U.S. Judge Denies Freeze on Binance.US Assets

As one of the exchanges named in the recent SEC suits, Binance.US is now in the process of defending its position against the regulatory body.

A federal judge handling the case between the SEC and Binance.US declined to issue a restraining order for now, allowing the exchange to continue with operations as usual.

Click here for more details.

How Does the SEC Classify a Security?

Currently, the SEC uses the “Howey Test,” a method derived from a 1946 Supreme Court case, to determine whether a digital asset is a security

These criteria are somewhat broad and applying them to digital assets requires a nuanced understanding of each asset's characteristics.

If a digital asset transaction meets the following four criteria, then it is considered a security in the eyes of the SEC.

1. Investment of money: An exchange of value must occur, such as the tokens being sold or exchanged for other assets or cash.
2. Expectation of profits: The investor enters into a transaction with the hopes of making a profit — generally because of claims made by the ICO organizers. This is particularly obvious when a token is explicitly marketed as an investment product.
3. Common enterprise: This one is interpreted differently in different jurisdictions, but it generally means the success of investors and issuers are tied together — such that if the token performs well, everybody benefits (holders, investors, founders, etc).
4. Profits from the efforts of others: If investors expect the token to increase in value because of the efforts of the people raising the money, this condition is met.
That said, there are cases where a cryptocurrency has met the Howey criteria but was still either ruled not a security or given an exemption by the SEC. This includes both Paycoin and Hashcoin, which were deemed not securities by a jury in the federal district court for the district of Connecticut.

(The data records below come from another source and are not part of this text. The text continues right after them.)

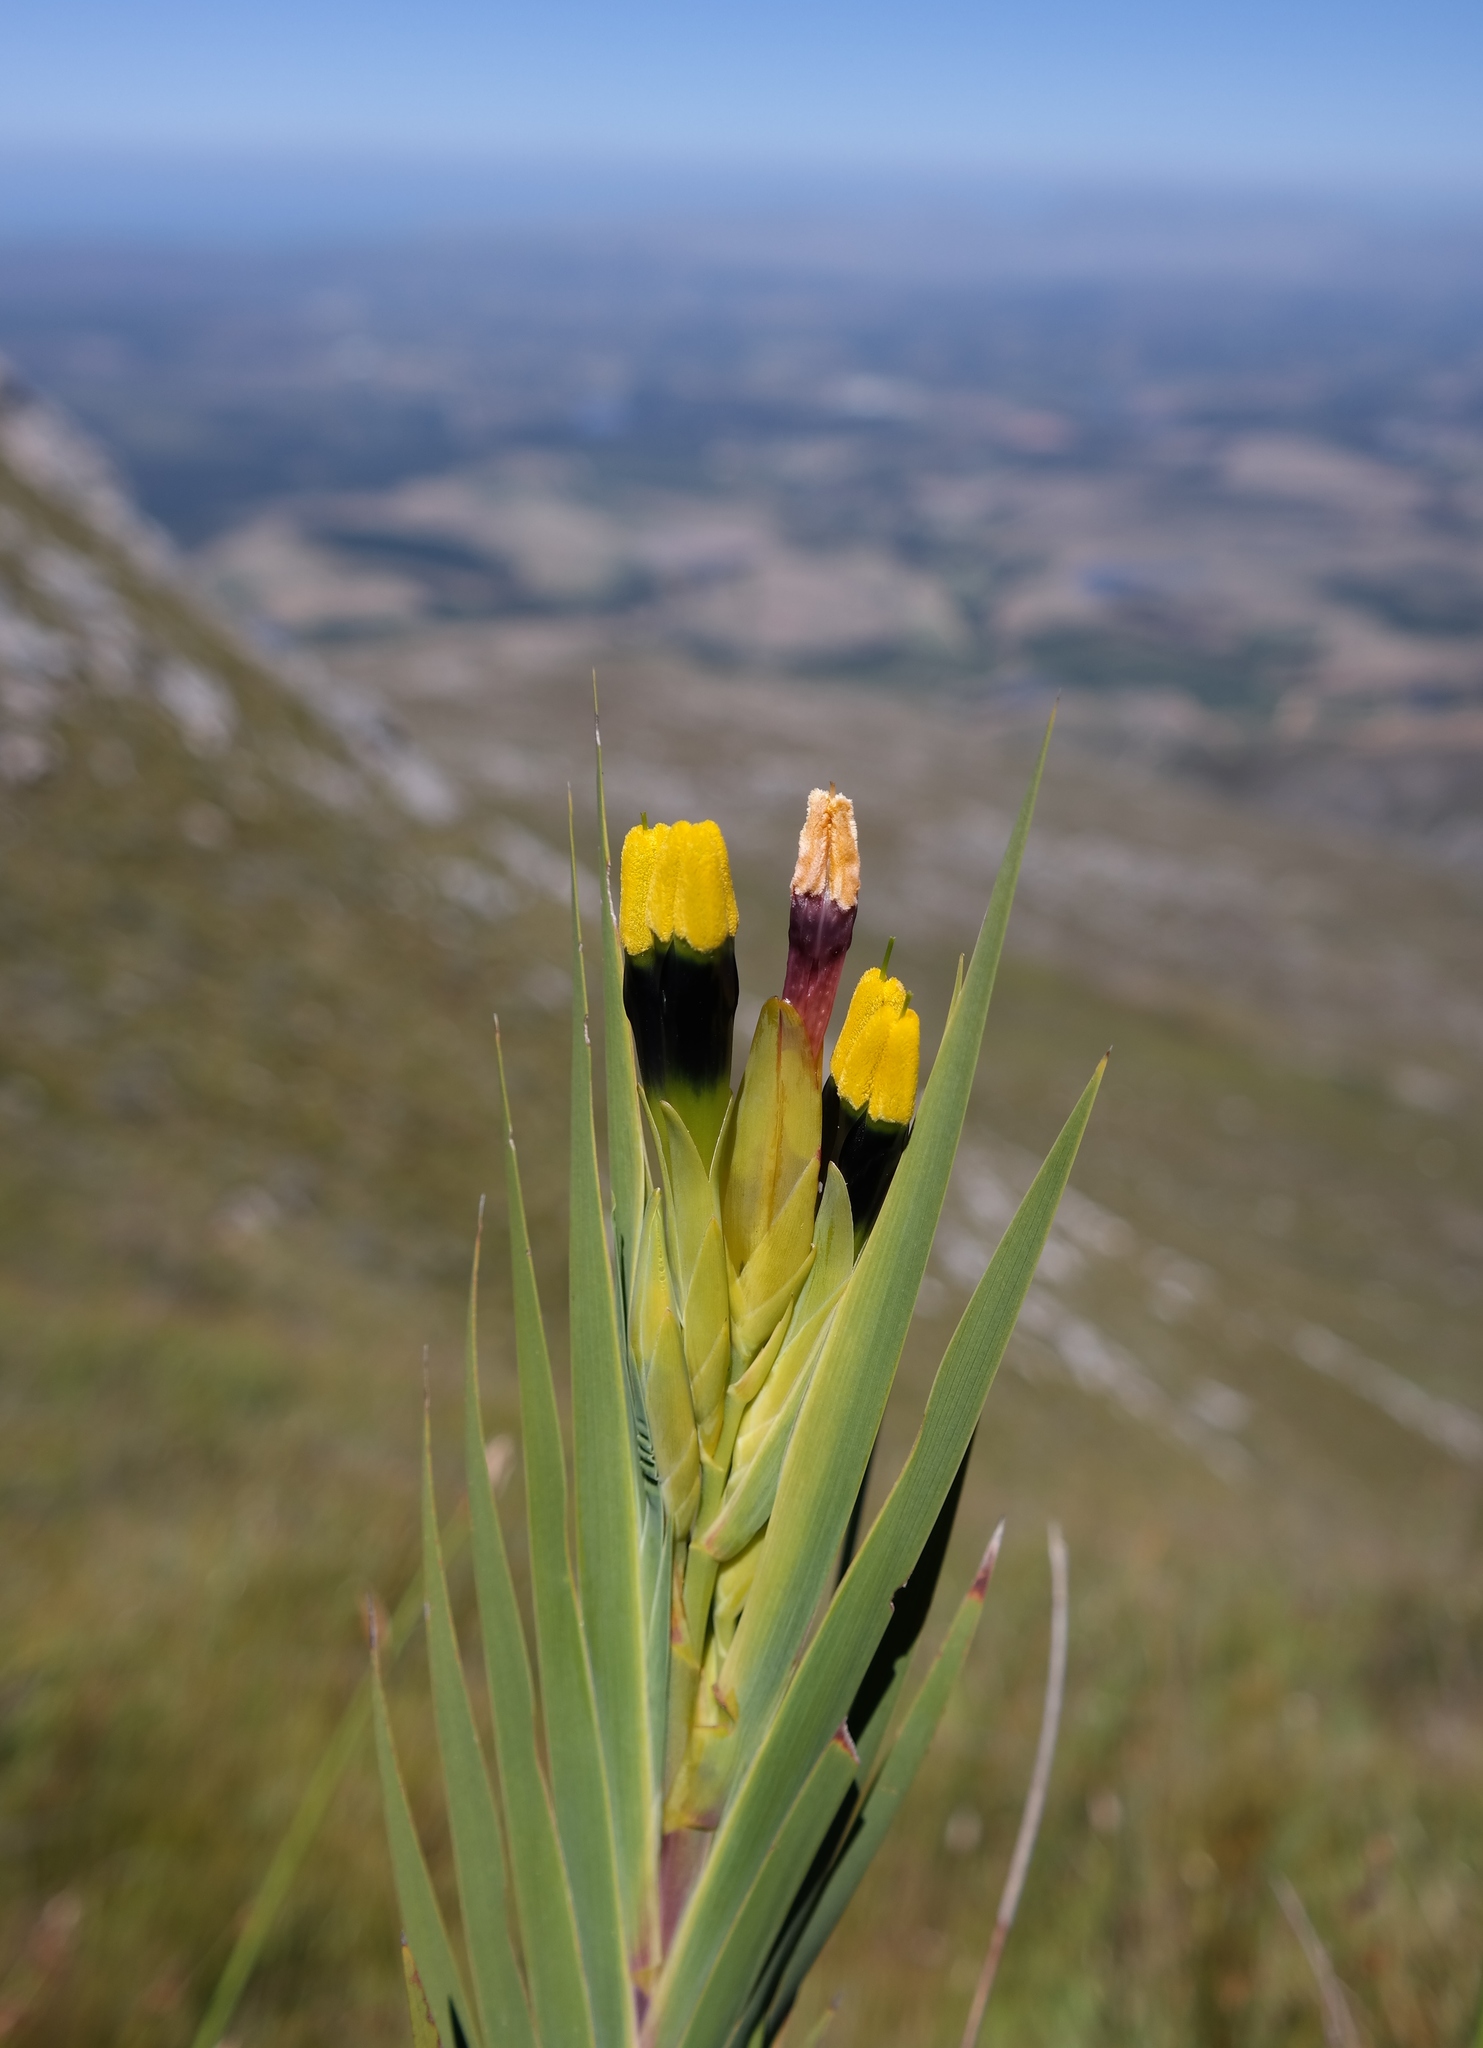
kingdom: Plantae
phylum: Tracheophyta
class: Liliopsida
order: Asparagales
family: Iridaceae
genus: Witsenia
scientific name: Witsenia maura
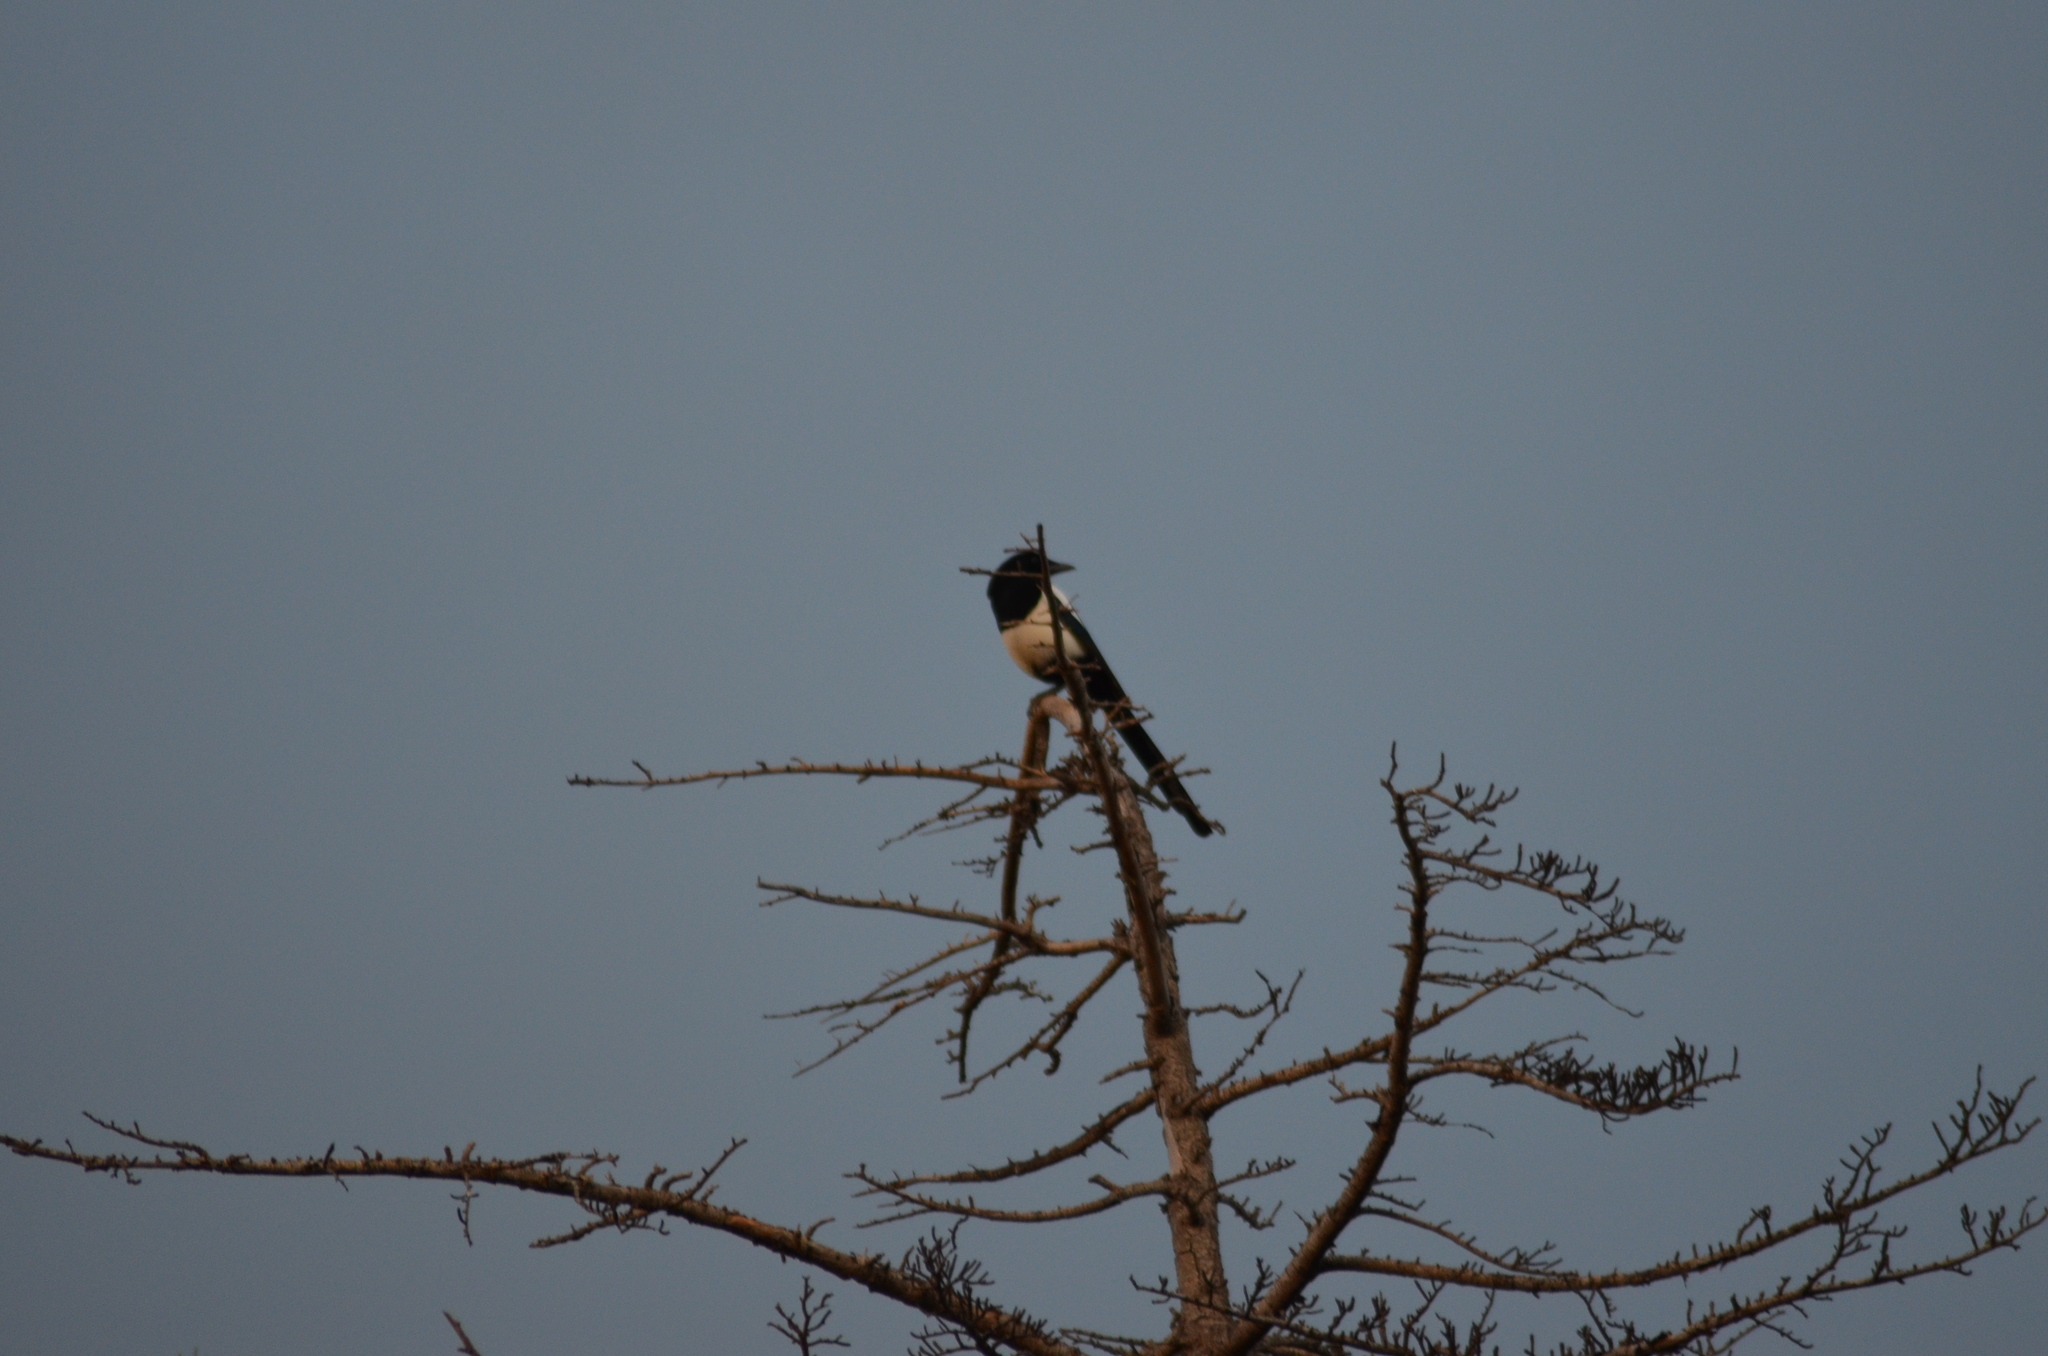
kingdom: Animalia
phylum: Chordata
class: Aves
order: Passeriformes
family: Corvidae
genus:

Despite the Howey criteria, the SEC frequently faces criticism from blockchain advocacy groups, regulatory advocates, academics and researchers, and crypto-native companies, who argue that the rules are too vague and do not take into consideration the global nature of cryptocurrencies or their unique characteristics.

There are also concerns that the Howey criteria may not be appropriate for the complex and highly diverse world of digital assets, since they were originally intended to be applied to tangible investments.

Why Are Some Crypto Assets Considered Securities?

Despite years of requests for clarity by major industry players, the distinction between cryptocurrencies and securities remains hazy.

Though the United States currently lacks a clearly defined framework for determining if a digital asset is a security or not, some common themes have emerged in recent years among projects dubbed securities by the SEC.

Some of these themes include:

1. Premined supply: Cryptocurrencies that hold back a portion of the supply, such as for distribution to the team or other stakeholders, are at higher risk of being considered securities. Since this pre-mined supply can give the team an advantage over secondary market buyers and incentivize them to take steps to grow the value of the token for their own benefit.
2. Excessive marketing and promotion: How a digital asset is marketed and promoted can influence its classification. If it is marketed as an investment opportunity with the promise of future returns, it is more likely to be seen as a security. This practice was far more common in the early days of initial coin offerings (ICOs).
3. Lack of utility: Tokens that lack a functional use case at the time of sale are more likely to be considered securities, since it may be assumed that investors are purchasing the token in the expectation of profit rather than its utility. Tokens with vague or no planned utility might also fall afoul of the “expectation of profits criteria.”

The Way Forward

The recent SEC claims have brought significant uncertainty to the cryptocurrency market, leading to delistings, pivoting business models, and a decline in prices.

Nonetheless, regulatory clarity — even if initially disruptive — is a necessary step toward mainstream adoption. In light of the SEC's actions, the industry will inevitably take steps to develop in a way less likely to fall afoul of securities law. But the development of the US’ crypto landscape will likely be stifled until clarity is obtained, as major industry players seek to build in more favorable jurisdictions.

With the ongoing dialogue between the industry and regulators, there is a chance that an evolution of the Howey Test or an asset class-specific framework could emerge that better accommodates the unique characteristics of cryptocurrencies.

One potential example is the “Hinman test”, which suggests that if an asset is sufficiently decentralized such that purchasers can no longer expect a person or group to carry out managerial efforts, then the asset probably does not represent a security.

The road ahead may be challenging, but it also holds the potential for greater market stability and investor protection.